Of all Lewis’s writings, he placed Till We Have Faces at (or toward) the top of his list; yet its reviews and sales were toward the bottom. It appeared a failure. While Lewis gratefully acknowledged letters of appreciation from readers of all of his books, in my reading of his correspondence it appears to me that he was especially encouraged to receive letters from readers who appreciated TWHF
In a February 10, 1957 letter to Clyde S. Kilby Lewis writes at length about TWHF. While the letter is too long to quote in full in one or two blog posts, I’m going to share some excerpts along with my observations:
Dear Professor Kilby –
An author doesn’t necessarily understand the meaning of his own story better than anyone else, so I give you my account of the TWHF simply for what it’s worth. The ‘levels’ I am conscious of are these.
If for no other reason than to gain insight into Lewis’s take on writers and their stories I think the above worth quoting. While I can’t speak for all authors, many whom I have read on the subject of “writing” would echo Lewis’s words – they follow the story where it takes them, they allow their characters to develop. I’m reminded of Dorothy L. Sayers’s response to Christian readers who wanted Lord Peter Wimsey to become a Christian; Wimsey would never become a Christian because that would not be Wimsey – that is not where his character had taken Sayers as an author – Sayers had to respect the character of Wimsey and could not override Lord Peter’s character and his will. (If this seems a bit strange you might want to read her Mind of the Maker to better understand her thinking.)

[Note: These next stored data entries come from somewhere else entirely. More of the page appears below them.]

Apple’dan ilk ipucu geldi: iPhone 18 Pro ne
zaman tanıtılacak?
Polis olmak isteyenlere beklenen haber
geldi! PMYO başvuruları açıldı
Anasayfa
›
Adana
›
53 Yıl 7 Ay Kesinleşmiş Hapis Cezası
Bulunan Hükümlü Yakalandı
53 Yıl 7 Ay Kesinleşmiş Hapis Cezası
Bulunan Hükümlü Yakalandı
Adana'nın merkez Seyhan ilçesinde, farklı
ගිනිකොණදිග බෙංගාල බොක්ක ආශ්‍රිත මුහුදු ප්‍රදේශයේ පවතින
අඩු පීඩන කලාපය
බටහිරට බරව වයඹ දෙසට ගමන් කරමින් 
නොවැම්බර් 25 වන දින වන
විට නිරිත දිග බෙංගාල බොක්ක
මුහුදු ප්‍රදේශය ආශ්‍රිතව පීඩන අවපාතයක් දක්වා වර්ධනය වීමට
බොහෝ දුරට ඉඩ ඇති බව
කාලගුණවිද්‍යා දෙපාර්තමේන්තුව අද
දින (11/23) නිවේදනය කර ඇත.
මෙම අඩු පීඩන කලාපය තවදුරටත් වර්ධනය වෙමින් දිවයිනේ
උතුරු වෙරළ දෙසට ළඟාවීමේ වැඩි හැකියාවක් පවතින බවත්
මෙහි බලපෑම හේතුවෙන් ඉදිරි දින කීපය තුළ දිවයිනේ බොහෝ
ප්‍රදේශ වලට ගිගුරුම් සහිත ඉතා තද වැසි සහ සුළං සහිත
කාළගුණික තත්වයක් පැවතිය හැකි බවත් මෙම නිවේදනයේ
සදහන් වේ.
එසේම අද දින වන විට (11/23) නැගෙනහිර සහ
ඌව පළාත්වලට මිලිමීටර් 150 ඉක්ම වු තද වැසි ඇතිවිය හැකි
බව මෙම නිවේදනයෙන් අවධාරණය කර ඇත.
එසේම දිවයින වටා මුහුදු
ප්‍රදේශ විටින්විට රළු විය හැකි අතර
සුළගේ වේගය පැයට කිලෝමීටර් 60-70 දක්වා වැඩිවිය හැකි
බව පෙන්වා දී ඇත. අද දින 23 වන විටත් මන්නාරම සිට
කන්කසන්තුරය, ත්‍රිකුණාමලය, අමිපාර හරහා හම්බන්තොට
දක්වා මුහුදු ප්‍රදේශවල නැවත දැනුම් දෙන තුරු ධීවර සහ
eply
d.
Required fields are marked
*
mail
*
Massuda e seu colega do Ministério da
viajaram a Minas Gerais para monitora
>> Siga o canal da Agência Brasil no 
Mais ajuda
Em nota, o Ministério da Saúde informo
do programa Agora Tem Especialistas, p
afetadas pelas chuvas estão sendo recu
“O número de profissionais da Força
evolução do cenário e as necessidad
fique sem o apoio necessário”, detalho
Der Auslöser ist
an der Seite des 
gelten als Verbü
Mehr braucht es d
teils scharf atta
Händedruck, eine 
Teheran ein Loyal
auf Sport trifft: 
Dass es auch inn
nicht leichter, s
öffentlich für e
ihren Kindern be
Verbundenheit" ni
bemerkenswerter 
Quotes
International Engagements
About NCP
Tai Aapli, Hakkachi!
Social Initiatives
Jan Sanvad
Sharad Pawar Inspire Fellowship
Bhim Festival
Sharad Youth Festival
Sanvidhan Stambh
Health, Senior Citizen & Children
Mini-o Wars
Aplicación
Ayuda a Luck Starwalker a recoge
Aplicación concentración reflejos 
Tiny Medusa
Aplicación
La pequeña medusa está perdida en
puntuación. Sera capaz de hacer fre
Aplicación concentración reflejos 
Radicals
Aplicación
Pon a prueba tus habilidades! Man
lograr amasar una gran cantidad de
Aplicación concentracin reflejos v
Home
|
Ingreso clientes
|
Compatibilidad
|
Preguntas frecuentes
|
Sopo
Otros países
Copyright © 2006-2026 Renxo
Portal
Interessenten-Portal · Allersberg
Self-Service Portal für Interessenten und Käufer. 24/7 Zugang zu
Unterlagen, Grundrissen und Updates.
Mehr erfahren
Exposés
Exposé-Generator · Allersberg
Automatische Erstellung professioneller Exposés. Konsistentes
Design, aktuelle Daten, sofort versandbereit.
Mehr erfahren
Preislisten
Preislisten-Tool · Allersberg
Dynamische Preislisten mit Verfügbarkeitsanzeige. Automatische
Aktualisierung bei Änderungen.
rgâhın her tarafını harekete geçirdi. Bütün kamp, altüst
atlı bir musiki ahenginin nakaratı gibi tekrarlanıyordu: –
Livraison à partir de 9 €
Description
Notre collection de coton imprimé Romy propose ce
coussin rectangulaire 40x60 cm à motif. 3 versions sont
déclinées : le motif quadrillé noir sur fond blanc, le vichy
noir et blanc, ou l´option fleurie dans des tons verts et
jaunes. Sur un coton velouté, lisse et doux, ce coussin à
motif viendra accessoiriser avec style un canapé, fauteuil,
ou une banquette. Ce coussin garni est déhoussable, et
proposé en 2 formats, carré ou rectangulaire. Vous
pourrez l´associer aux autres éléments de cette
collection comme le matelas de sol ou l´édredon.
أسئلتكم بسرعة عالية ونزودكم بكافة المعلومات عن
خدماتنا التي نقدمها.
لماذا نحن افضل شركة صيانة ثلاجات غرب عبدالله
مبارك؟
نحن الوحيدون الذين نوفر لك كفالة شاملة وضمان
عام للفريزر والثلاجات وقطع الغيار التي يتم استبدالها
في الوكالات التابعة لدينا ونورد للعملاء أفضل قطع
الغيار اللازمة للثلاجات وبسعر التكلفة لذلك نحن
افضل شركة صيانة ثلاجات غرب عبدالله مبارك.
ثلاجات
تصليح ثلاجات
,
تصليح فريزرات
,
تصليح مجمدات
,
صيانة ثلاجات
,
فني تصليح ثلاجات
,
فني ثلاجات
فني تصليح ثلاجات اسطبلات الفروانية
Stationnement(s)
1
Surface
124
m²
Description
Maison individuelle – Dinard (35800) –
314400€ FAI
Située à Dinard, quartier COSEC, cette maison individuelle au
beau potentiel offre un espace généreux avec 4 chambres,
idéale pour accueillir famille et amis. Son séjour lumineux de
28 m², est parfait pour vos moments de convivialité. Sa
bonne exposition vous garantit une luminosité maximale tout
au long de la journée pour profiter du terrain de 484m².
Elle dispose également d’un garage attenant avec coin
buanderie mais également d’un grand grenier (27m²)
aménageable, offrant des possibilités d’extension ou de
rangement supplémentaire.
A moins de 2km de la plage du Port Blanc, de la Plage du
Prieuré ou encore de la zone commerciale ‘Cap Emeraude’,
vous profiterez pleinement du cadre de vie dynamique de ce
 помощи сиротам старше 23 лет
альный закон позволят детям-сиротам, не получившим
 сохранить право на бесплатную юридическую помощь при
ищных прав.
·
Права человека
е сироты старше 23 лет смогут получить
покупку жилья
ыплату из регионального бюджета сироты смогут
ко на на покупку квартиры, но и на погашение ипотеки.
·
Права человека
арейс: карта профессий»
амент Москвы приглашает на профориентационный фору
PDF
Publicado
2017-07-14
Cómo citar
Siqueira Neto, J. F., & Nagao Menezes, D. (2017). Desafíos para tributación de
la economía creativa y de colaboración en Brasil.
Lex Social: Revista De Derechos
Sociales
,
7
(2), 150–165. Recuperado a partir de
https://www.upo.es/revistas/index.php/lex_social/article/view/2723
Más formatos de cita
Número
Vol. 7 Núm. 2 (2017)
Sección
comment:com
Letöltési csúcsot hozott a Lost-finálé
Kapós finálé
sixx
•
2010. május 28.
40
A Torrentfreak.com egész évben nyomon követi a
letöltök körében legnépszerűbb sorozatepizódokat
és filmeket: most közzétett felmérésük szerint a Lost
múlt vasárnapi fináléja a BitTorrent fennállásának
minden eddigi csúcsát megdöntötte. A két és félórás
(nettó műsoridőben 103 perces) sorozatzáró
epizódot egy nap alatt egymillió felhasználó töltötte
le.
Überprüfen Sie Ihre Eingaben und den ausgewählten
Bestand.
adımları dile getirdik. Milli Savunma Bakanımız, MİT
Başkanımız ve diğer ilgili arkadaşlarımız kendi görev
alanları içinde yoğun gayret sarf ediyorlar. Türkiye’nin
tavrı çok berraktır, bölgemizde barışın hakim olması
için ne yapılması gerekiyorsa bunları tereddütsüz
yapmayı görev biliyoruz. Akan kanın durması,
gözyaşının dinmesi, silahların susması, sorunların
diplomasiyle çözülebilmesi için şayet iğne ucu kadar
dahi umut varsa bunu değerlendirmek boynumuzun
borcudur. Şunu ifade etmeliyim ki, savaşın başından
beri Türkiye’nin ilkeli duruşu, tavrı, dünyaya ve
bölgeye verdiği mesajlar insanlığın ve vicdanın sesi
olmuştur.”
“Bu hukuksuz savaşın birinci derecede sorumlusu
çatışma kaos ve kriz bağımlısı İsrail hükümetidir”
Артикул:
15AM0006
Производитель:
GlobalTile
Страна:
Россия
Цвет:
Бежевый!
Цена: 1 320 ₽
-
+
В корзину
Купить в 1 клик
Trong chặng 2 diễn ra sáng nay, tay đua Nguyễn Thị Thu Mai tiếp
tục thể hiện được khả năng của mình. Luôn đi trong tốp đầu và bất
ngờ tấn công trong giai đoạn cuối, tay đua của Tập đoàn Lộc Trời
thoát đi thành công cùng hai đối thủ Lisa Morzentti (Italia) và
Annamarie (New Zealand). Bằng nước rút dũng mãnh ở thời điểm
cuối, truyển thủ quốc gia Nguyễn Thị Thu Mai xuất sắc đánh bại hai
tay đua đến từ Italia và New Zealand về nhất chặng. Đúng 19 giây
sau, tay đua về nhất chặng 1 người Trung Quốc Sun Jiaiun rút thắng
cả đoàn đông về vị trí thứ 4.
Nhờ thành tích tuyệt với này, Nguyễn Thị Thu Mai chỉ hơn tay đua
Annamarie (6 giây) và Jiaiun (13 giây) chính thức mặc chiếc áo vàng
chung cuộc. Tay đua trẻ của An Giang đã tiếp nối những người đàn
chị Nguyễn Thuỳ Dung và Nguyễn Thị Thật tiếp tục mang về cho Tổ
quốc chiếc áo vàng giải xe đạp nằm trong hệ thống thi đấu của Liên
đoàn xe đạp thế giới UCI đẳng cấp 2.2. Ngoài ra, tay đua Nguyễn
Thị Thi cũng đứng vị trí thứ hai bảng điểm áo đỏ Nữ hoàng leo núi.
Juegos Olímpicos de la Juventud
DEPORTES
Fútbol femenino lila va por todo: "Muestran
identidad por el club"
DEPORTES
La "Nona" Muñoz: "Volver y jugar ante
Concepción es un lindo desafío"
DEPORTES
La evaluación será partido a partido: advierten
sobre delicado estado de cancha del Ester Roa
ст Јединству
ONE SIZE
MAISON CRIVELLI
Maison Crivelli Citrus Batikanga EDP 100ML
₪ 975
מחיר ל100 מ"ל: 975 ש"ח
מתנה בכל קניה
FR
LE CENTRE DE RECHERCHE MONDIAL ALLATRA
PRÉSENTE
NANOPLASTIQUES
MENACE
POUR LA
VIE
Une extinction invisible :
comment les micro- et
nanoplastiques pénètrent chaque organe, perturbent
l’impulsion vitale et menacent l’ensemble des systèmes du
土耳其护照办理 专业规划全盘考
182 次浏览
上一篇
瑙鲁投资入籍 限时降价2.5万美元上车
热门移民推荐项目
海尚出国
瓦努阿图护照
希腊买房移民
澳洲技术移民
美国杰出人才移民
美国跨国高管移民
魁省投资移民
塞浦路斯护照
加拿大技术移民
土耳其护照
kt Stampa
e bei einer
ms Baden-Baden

Lewis’s statement about authors and their stories also reminds me of sermon development. A standard preaching text (Design for Preaching) by H. Grady Davis, a Lutheran, approaches sermon preparation organically – allowing the Biblical text to grow and develop, honoring and submitting to its growth and development – rather than forcing it into one’s own image.
Resuming Lewis’s letter:
1. A work of (supposed) historical imagination. A guess at what it might have been like in a little barbarous state on the borders of the Hellenistic world with Greek culture just beginning to affect it…Much of what you take as allegory was intended solely as realistic detail.
TWHF is first and foremost a story. The Narniad and the Space Trilogy are stories before they are anything else. While we don’t have Kilby’s letter, Lewis’s response indicates that Kilby was reading things into the text that the author didn’t intend – maybe they are there and waiting to be discovered, but then maybe they aren’t there at all. Maybe they are there with application to the reader’s present circumstances apart from the author’s intent.
We are finite creators, whether we paint or sculptor or design buildings or write books; and being finite we cannot see all the possibilities of our creations. How many times has a person shared with me something gleaned from a Sunday morning message that was not intended to be a point of mine in the least, but yet was communicated through the sermon without my design or knowledge? I could think, “You didn’t understand what I was saying”, or I could think, “I didn’t realize that what I was saying could communicate that message”.
The first time I read TWHF I wasn’t sure what I was reading, and I think that’s because I was trying to understand it intellectually rather than allow the story to take me along a journey. The second time I read it I purposed to read it as a story – and the experience…and the understanding…were both quite different from the first time.
When I first view a painting of my dear friend David Zuck’s I’ve learned to allow the painting to come to me and draw me to it; only as that occurs do I experience and appreciate the nuances and counter plays of the art. When I hear a piece of music (and I think this especially true of classical music) it is only when the musical motif is permitted to weave its tapestry in my heart and mind that I’m able to dance (internally) with the patterns, backgrounds, and point-counterpoints.
I think one reason why we can read the Bible and yet not read the Bible is that we’re in a hurry to the break the Bible down into data and information rather than understand its message, allowing its message to come to us, allowing our hearts and minds to be conformed to the message, to become one with the message – and of course the message is Jesus.
Most Bible-study materials do not encourage its users to see the story; all Biblical genres have stories, and yet the vast majority of Bible-study materials do not guide the users into seeing the stories – if we can’t see the shape of the tree, how can we put its branches in context to the tree on which they grow and the forest in which the tree is planted?